A strong PHC system is the foundation for a resilient health system. People, communities, community health workers, district health managers and PHC providers are the front-line responders to health system shocks."
Indeed, the Ebola epidemic shone a light on how fragile health systems in vulnerable parts of the world struggle when faced with a shock, in this case a communicable disease. Yet the PHC workforce were the change agents who responded to the outbreak and played a critical role in building trust with local communities even in the midst of profound challenges. The need to prioritize PHC improvement to empower these front-line responders with the tools and knowledge to provide basic services while responding to a shock is a practical means towards achieving quality UHC.
But how will the success of these efforts be tracked? Tools that focus on measurement as a means towards improvement will be critical to empower local providers, district health managers and national-level stakeholders towards PHC-driven quality UHC. One example of an initiative focusing on PHC performance improvement is the Primary Healthcare Performance Initiative (PHCPI). Taking a practical approach towards data-driven change, PHCPI focuses on integrated, effective primary health care across the continuum of care that includes health promotion, prevention, treatment, rehabilitation and palliative care services. This practical approach to PHC performance will be critical as countries rapidly shift gears towards quality UHC. The success of the approach will be dependent on ensuring a firm commitment to iterative prospective learning from the frontline, particularly focused on the linkage between measurement and improvement.

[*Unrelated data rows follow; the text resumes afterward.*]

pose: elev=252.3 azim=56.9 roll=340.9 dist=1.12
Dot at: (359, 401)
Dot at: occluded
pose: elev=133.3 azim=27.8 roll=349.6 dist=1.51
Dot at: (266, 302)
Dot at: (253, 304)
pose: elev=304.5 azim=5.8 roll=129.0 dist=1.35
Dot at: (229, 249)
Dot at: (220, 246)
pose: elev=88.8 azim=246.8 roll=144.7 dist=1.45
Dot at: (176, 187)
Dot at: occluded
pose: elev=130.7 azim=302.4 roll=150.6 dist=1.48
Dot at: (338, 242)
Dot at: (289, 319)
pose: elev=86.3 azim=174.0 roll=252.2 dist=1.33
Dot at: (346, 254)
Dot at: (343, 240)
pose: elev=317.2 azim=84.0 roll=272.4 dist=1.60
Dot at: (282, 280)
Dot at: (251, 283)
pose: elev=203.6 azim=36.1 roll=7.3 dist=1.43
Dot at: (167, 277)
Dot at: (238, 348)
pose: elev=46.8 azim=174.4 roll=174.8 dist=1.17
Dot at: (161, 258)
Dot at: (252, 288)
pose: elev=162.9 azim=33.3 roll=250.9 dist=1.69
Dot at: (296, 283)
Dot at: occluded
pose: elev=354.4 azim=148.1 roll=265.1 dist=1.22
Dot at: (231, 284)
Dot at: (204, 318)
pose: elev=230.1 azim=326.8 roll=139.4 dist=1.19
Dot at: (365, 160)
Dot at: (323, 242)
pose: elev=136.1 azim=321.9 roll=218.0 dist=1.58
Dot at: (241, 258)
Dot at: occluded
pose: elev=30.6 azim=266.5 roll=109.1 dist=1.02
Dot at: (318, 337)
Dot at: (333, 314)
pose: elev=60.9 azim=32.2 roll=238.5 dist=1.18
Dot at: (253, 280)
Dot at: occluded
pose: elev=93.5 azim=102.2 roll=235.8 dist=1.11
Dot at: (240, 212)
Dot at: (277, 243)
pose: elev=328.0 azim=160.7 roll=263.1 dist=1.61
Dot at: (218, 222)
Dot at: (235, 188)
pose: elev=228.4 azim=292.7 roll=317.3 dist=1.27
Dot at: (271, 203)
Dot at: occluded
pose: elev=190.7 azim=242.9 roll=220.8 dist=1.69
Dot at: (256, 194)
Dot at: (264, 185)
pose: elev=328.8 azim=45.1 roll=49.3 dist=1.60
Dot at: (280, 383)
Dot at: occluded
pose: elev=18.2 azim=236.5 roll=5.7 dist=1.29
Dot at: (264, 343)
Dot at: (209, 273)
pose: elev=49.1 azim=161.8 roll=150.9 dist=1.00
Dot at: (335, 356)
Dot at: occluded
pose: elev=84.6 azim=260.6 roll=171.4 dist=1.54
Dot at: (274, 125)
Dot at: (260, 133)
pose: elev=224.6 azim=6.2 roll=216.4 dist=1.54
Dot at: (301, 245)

The action that follows will need to be multi-pronged. First, there is a clear need to support countries to strengthen national policies on quality within the context of UHC utilizing PHC performance improvement as a key driver for change. Second, mechanisms to capture, share and learn from field experiences on PHC quality improvement – a global learning laboratory approach – need to be embedded within the fabric of the evolving dialogue on PHC-driven quality UHC. Third, tools and resources to support frontline efforts to improve PHC need to be co-developed at the frontline, in order to harness their wisdom. Fourth, patient and community perspectives on the quality of PHC – the foundation of trust in local systems – need to be the primary driver of local change as part of national movement towards UHC. Finally, focused efforts on improving the quality of PHC within the context of UHC should be considered the touch point to reality in the evolving and influential discussions on global health security. Boardrooms can only get you so far.
Nearly forty years ago a godfather of PHC – Carl Taylor – highlighted three PHC pillars: infrastructure for peripheral health services; community participation; and intersectoral cooperation. He also underlined the importance of a genuine three-way partnership among people in the community, experts from outside and government officials in achieving just and lasting change. Can we imagine PHC-driven quality UHC as a realization of these ideas that echo through decades of time?
Dr. Shams Syed currently coordinates the new World Health Organization Unit on UHC & quality, within the WHO Department of Service Delivery & Safety at WHO Headquarters in Geneva.